DIRECTIVE: Gather every line in the records below that contains the word "Secret".

BEGIN

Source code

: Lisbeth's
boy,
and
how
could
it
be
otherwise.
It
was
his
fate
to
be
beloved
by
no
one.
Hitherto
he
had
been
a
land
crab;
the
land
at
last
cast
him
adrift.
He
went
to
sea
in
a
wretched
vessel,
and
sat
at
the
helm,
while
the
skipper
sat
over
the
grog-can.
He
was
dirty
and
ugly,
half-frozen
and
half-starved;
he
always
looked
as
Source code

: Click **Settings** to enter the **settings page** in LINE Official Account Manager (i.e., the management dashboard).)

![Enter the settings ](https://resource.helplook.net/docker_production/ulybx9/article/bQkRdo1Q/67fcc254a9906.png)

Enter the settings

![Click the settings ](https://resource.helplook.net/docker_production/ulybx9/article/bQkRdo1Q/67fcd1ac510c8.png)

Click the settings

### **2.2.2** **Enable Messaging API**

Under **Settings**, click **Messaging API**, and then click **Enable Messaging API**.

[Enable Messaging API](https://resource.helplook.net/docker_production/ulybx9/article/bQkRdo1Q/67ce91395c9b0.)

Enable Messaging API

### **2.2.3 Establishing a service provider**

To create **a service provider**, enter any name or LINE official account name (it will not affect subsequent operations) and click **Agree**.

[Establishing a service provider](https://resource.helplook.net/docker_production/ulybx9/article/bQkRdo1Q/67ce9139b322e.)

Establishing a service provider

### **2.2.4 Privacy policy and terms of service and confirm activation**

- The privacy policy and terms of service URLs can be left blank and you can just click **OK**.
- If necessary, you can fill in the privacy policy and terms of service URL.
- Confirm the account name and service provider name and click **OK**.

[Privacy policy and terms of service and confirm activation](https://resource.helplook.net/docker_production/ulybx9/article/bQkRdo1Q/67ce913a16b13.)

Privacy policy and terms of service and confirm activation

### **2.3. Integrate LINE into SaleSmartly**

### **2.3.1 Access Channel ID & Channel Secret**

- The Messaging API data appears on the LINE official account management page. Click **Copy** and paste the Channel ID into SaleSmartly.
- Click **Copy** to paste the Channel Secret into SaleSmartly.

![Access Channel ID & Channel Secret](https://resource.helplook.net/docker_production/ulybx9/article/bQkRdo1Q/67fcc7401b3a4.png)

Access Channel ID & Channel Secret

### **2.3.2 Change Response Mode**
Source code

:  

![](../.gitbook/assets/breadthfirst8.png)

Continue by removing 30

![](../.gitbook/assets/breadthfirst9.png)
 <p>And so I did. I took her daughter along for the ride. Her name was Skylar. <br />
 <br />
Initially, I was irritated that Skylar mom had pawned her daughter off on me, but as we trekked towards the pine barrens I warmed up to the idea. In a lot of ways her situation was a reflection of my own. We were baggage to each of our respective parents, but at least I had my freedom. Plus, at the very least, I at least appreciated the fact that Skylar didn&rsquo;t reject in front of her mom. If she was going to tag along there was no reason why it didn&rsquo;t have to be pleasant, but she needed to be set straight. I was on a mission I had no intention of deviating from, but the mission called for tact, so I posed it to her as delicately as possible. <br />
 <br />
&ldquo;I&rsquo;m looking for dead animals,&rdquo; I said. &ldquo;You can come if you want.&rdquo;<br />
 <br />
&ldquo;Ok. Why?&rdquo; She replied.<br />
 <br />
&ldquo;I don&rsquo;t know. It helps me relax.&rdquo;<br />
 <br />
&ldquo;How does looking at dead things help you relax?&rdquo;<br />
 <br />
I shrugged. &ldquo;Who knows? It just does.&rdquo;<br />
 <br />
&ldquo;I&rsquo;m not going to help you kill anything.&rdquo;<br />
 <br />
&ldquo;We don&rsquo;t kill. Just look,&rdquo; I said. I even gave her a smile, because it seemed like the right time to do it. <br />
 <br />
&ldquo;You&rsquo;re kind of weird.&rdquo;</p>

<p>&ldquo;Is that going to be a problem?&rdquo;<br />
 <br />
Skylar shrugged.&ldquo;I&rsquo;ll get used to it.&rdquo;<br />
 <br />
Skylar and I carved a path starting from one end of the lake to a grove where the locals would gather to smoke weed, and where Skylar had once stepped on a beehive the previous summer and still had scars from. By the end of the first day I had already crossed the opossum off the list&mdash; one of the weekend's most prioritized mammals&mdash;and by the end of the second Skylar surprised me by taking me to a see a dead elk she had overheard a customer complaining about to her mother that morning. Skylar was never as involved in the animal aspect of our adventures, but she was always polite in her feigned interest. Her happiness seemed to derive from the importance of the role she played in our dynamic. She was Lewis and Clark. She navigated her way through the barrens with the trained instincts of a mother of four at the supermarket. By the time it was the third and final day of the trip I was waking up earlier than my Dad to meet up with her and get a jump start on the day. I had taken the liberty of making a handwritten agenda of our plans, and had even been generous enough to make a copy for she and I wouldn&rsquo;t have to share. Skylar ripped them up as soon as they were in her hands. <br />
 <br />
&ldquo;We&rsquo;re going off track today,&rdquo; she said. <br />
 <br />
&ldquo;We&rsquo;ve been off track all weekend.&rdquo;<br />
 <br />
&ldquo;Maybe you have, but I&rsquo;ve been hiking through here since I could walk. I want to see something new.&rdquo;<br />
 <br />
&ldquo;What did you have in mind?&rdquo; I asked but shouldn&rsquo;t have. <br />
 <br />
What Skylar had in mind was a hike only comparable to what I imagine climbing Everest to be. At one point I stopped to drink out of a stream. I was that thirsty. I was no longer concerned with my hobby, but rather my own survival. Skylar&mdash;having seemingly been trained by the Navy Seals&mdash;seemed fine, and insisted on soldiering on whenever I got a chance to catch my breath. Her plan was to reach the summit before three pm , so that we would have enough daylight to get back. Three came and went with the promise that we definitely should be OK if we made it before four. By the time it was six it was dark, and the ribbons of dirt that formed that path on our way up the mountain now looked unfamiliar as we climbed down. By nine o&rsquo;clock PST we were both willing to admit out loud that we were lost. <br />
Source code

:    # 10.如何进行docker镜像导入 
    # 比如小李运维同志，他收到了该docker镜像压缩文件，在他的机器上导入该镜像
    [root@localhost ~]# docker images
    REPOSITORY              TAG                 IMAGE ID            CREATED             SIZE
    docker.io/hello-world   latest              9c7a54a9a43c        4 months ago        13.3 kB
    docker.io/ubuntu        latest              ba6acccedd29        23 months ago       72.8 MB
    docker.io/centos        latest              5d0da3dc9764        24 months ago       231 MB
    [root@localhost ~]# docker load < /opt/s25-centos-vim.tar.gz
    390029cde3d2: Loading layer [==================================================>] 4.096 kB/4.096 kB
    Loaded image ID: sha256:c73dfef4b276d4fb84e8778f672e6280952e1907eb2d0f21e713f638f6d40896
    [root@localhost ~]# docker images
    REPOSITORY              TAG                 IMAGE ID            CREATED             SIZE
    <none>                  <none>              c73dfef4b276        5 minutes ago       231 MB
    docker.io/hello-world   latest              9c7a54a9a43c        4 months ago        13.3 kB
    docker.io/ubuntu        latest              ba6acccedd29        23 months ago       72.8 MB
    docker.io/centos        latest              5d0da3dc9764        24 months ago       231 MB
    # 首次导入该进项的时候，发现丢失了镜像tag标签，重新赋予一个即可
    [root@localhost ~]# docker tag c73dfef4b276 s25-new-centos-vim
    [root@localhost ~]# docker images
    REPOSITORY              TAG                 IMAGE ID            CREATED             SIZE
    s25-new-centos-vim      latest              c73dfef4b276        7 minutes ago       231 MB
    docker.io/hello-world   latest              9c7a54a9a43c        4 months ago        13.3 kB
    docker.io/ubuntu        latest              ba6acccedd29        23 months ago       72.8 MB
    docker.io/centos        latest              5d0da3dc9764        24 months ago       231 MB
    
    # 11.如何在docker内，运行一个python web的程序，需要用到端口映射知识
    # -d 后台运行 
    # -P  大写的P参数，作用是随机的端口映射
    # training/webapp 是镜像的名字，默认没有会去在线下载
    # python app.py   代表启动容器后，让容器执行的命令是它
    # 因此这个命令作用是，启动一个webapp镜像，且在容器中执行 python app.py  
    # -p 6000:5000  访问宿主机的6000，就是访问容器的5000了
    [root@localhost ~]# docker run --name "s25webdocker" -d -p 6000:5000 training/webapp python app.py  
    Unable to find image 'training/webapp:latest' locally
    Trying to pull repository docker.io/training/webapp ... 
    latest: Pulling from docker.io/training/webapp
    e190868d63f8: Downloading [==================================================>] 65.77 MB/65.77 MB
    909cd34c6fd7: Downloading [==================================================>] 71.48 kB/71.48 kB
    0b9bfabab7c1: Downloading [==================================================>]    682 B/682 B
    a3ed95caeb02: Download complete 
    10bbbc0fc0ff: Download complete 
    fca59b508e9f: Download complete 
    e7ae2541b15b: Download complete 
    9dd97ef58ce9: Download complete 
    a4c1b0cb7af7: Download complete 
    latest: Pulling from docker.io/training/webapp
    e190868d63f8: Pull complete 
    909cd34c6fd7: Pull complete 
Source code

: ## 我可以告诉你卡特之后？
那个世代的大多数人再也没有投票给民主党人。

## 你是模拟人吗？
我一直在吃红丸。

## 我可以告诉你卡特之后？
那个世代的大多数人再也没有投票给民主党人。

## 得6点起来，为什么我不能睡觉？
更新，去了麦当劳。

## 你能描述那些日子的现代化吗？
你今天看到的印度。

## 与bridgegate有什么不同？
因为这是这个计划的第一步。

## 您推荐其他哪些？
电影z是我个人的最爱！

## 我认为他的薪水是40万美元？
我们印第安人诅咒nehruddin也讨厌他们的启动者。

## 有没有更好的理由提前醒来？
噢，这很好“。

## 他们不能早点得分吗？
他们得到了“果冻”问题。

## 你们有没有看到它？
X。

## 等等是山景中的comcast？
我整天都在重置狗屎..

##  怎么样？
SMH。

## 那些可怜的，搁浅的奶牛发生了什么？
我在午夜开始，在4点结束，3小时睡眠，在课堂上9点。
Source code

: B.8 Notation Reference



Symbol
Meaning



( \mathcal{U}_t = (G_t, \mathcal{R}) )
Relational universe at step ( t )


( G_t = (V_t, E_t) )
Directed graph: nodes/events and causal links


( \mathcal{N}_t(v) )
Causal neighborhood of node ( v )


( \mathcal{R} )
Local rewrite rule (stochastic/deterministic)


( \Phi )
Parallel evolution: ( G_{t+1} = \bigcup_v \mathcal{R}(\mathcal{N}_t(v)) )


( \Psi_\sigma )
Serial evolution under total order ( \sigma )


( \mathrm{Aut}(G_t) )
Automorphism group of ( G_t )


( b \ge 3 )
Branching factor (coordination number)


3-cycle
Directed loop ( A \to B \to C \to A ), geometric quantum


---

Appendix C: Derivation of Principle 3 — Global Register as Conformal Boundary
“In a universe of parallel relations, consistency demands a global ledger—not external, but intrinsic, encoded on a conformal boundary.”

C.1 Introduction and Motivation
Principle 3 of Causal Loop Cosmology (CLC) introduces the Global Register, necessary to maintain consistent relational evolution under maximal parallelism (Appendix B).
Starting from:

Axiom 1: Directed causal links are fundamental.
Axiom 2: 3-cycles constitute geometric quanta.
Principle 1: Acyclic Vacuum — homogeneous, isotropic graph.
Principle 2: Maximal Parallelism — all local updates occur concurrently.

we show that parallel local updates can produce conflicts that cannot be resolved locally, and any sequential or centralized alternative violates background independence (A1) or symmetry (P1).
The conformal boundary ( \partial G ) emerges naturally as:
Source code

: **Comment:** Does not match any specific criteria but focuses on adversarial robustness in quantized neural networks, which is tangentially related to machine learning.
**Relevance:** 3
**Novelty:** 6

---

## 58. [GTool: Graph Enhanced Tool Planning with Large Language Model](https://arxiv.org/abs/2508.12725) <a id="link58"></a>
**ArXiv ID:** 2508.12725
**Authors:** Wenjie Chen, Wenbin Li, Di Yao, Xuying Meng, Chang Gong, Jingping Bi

END

WRITTEN REPLY:
### **2.3.1 Access Channel ID & Channel Secret**
- Click **Copy** to paste the Channel Secret into SaleSmartly.
![Access Channel ID & Channel Secret](https://resource.helplook.net/docker_production/ulybx9/article/bQkRdo1Q/67fcc7401b3a4.png)
Access Channel ID & Channel Secret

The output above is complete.